In the world of fashion there is a technological revolution: there are alternative, more environmentally friendly options for making clothes, shoes, fabrics, accessories.
Vegan apple leather jackets, a fabric that stores solar energy during the day so that it can be used at night, palm leaf bags… And all these ideas are united by the concept that is becoming a major trend in the fashion world – sustainability. There are three areas in which brands, as well as consumers, can be committed to this idea. This is the careful use of natural and human resources (reducing), reuse of ready-made things (reusing and upcycling), as well as recycling of waste and things to make new ones.
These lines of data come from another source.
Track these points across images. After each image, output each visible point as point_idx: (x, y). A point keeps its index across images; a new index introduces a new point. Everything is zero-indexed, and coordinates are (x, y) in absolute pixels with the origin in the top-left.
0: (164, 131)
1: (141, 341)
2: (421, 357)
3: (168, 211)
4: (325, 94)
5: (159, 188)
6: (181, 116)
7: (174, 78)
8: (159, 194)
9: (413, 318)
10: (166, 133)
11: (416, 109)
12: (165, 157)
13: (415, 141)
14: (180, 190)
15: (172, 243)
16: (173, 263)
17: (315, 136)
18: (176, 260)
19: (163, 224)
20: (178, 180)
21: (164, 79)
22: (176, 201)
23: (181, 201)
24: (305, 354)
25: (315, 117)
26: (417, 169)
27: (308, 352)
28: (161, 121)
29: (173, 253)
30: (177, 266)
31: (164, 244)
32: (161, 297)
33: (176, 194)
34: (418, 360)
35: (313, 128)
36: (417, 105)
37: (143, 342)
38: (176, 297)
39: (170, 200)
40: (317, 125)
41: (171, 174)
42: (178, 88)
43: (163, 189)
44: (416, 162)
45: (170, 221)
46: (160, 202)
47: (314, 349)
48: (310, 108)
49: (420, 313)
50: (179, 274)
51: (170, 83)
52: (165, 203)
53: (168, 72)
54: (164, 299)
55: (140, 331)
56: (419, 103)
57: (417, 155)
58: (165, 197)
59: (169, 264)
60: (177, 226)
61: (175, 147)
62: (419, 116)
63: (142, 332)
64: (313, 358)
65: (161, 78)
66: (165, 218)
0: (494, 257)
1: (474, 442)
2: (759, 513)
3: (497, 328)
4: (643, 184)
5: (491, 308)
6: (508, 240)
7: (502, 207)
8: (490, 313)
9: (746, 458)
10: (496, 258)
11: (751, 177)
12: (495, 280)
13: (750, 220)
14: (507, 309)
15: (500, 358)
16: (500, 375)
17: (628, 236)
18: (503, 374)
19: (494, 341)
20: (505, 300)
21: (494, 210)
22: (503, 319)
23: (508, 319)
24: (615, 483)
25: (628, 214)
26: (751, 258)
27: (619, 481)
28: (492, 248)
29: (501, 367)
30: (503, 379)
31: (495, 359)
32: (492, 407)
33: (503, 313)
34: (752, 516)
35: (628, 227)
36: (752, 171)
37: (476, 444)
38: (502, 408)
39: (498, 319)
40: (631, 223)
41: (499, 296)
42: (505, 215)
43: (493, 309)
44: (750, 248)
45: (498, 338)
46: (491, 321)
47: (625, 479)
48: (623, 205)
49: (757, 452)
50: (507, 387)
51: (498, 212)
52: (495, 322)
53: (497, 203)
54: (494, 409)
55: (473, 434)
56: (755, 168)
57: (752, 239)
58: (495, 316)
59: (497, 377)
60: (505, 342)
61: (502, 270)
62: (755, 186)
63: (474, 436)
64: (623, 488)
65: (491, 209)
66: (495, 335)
A few years ago, Fashion Revolution activists staged a social experiment. A vending machine for two euros was installed on the street. Before paying, potential buyers were shown a video about the production of T-shirts, how millions of women work 16 hours a day for 13 cents an hour in appalling conditions. After the video, those interested could still buy a T-shirt or donate this money. 90% of the participants in the experiment refused to buy. Activists are now developing a campaign called “Who made my clothes” to motivate brands to reveal the conditions under which they make the things they sell [bbc.com].
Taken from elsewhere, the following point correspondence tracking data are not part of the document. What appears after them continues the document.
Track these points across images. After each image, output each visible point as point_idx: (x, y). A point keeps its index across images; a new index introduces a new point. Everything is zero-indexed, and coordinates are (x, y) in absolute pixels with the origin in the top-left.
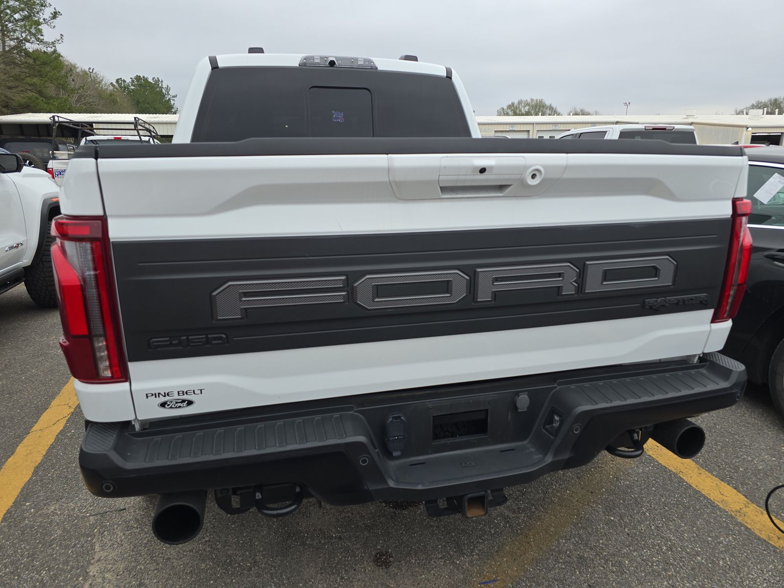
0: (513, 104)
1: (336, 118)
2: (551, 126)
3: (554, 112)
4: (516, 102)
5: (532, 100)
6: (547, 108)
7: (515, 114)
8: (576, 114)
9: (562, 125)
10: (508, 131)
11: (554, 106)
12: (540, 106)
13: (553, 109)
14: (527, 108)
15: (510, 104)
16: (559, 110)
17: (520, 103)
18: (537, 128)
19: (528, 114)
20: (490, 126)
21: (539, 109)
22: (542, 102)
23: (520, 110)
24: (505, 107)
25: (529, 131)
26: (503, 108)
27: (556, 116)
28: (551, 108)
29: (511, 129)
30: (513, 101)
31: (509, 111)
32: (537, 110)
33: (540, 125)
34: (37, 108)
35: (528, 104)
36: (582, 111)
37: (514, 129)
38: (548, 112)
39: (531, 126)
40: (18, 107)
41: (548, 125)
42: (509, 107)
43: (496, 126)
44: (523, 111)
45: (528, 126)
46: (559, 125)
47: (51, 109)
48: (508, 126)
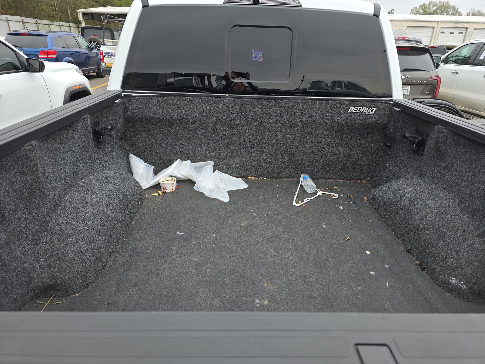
0: (424, 4)
1: (255, 57)
2: (453, 24)
3: (456, 12)
4: (427, 3)
5: (440, 2)
6: (450, 9)
7: (425, 13)
8: (474, 15)
9: (462, 24)
10: (418, 27)
11: (457, 7)
12: (445, 7)
13: (455, 9)
14: (435, 8)
15: (422, 4)
16: (460, 10)
17: (430, 4)
18: (441, 25)
19: (434, 13)
20: (404, 22)
21: (444, 9)
22: (447, 3)
23: (429, 10)
24: (418, 7)
25: (434, 27)
26: (416, 8)
27: (457, 16)
28: (454, 8)
29: (420, 25)
30: (425, 2)
31: (420, 9)
32: (443, 9)
33: (443, 23)
34: (114, 3)
35: (436, 5)
36: (478, 11)
37: (422, 25)
38: (451, 11)
39: (437, 23)
40: (103, 2)
41: (450, 24)
42: (421, 7)
43: (409, 23)
44: (432, 10)
45: (434, 23)
46: (459, 24)
47: (121, 3)
48: (418, 23)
Transparency is becoming a necessary part of brands. Millennials generation pays special attention to the impact of fashion on the climate and human life.
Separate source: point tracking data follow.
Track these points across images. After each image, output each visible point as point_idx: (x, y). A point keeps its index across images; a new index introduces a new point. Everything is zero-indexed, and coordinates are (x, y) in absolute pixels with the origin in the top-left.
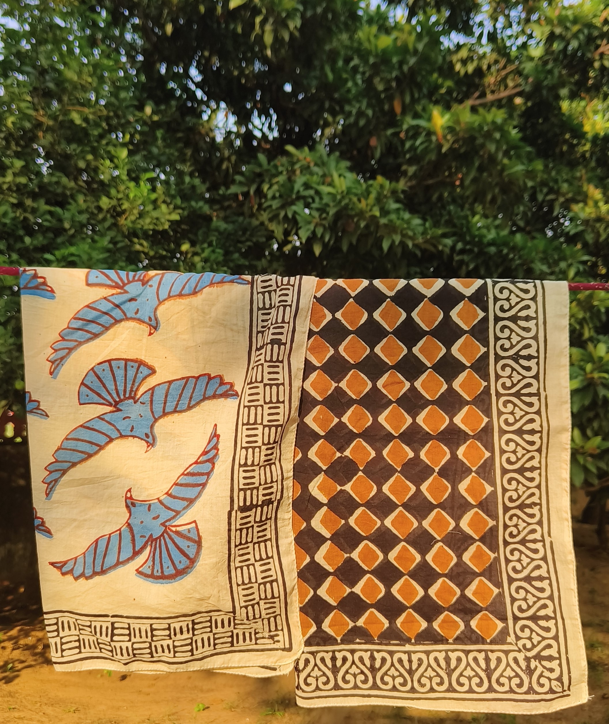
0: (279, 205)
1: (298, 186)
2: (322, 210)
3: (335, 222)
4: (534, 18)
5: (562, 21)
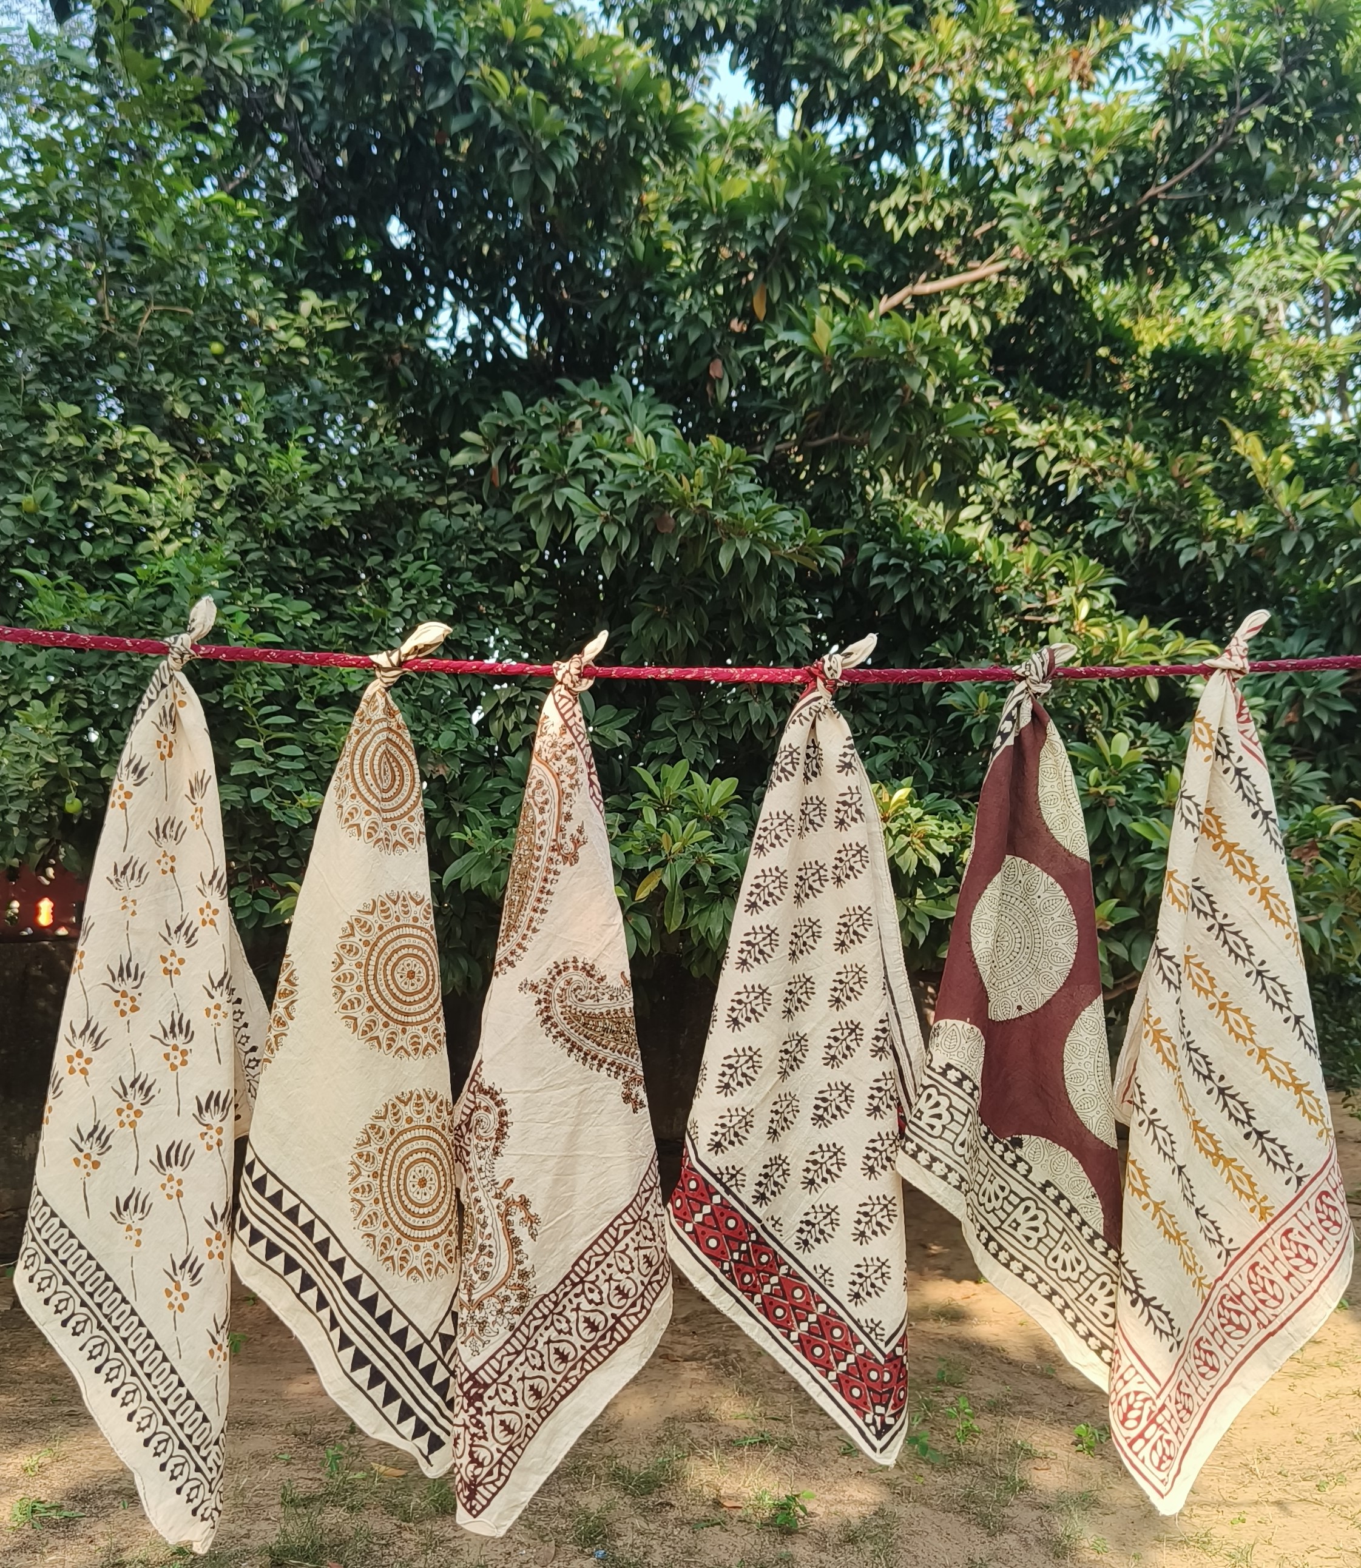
0: (539, 487)
1: (575, 451)
2: (616, 495)
3: (639, 517)
4: (1032, 130)
5: (1075, 141)
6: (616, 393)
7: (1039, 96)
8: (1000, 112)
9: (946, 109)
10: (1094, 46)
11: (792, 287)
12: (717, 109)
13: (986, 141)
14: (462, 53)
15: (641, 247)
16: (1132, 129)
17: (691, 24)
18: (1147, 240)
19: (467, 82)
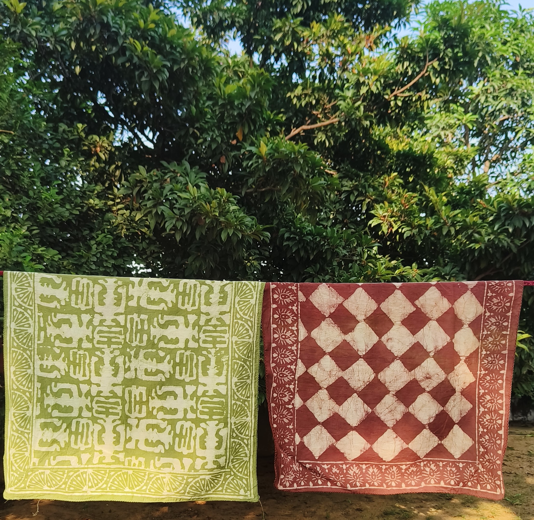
0: (151, 205)
1: (166, 191)
2: (181, 210)
3: (191, 218)
4: (350, 66)
5: (365, 72)
6: (184, 168)
7: (352, 54)
8: (337, 60)
9: (317, 57)
10: (375, 35)
11: (252, 128)
13: (332, 71)
14: (122, 33)
16: (387, 68)
19: (124, 45)
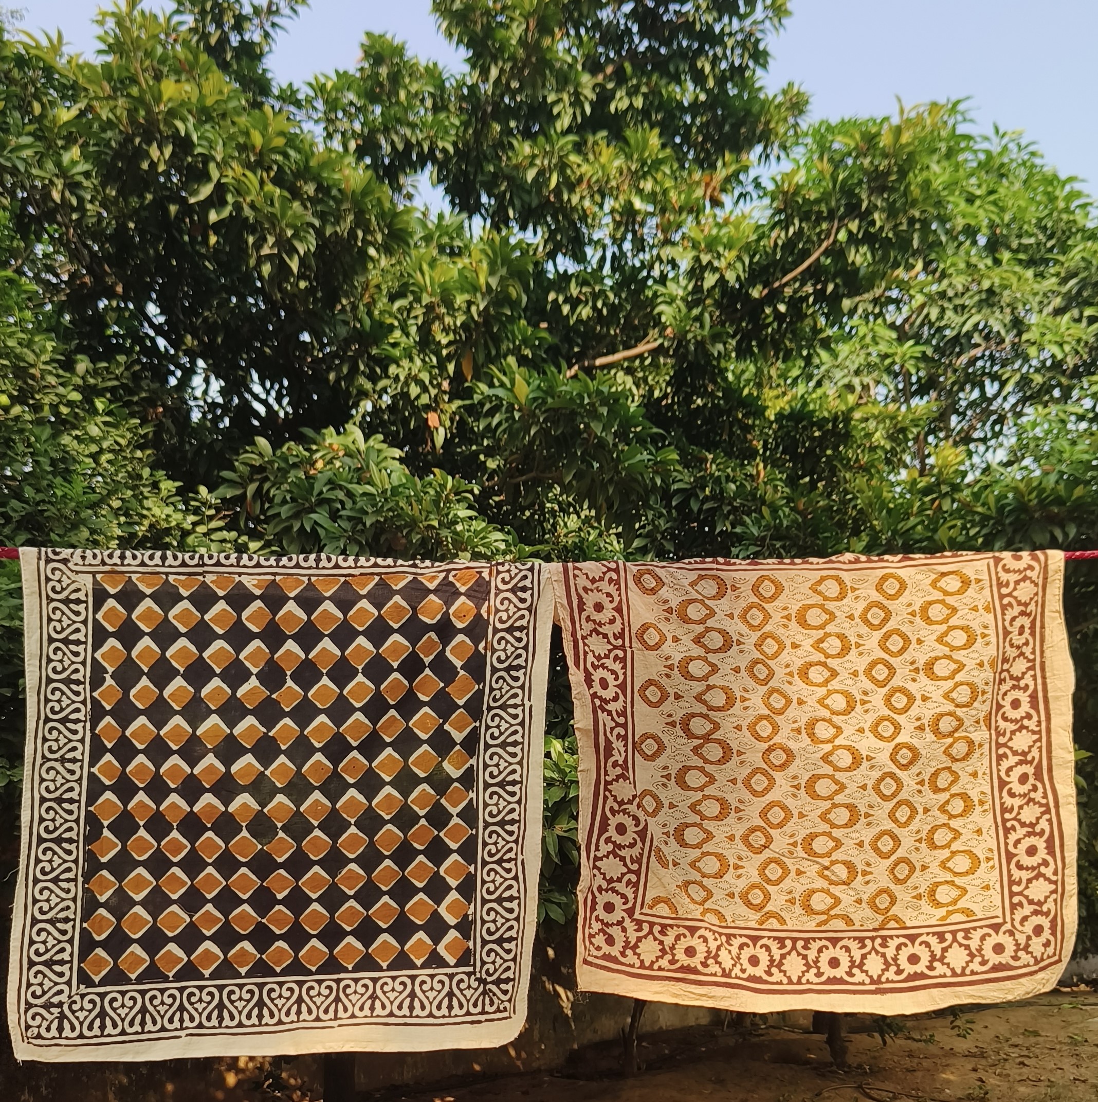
0: (290, 513)
1: (319, 485)
2: (356, 519)
3: (376, 537)
4: (677, 237)
5: (711, 245)
6: (350, 439)
7: (681, 209)
8: (653, 222)
9: (608, 220)
10: (721, 173)
11: (494, 352)
12: (424, 214)
13: (640, 245)
14: (219, 158)
15: (367, 322)
16: (755, 237)
17: (400, 147)
18: (770, 324)
19: (224, 181)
If we talk about the taking care of natural resources, special attention needs to be paid to the production of cotton – one of the most popular materials in the fashion industry. According to the World Resources Institute, one cotton T-shirt requires 2,700 liters of water. Approximately the same amount of water a person consumes for 2.5 years. In Central Asia, for example, cotton growing was one of the reasons for the drainage of the Amudariya and Syrdariya rivers. In India or Africa, water is not even enough to meet people’s daily needs. According to estimates by the legendary manufacturer of denim clothing of the American company Levis, the full life cycle of 501 models of jeans – from growing cotton to further washing while wearing – takes 3,781 liters of water. The brand has developed its own technology to reduce the use of water in production, and also encourages the use of recycled cotton [bbc.com].
In the global fashion market, sustainability practices are becoming an integral part of progressive brands. Brands need to take sustainability into account, as consumers increasingly demand it, and it makes sense even from a financial point of view. It doesn’t seem to make sense to count on a leading position in this industry if you are indifferent to the issue of caring for nature and the people who work for you.
Sustainability should be in your life by the essence. Finally, we can get to the point where there will be no difference between a sustainable fashion or an ethical fashion and just a fashion.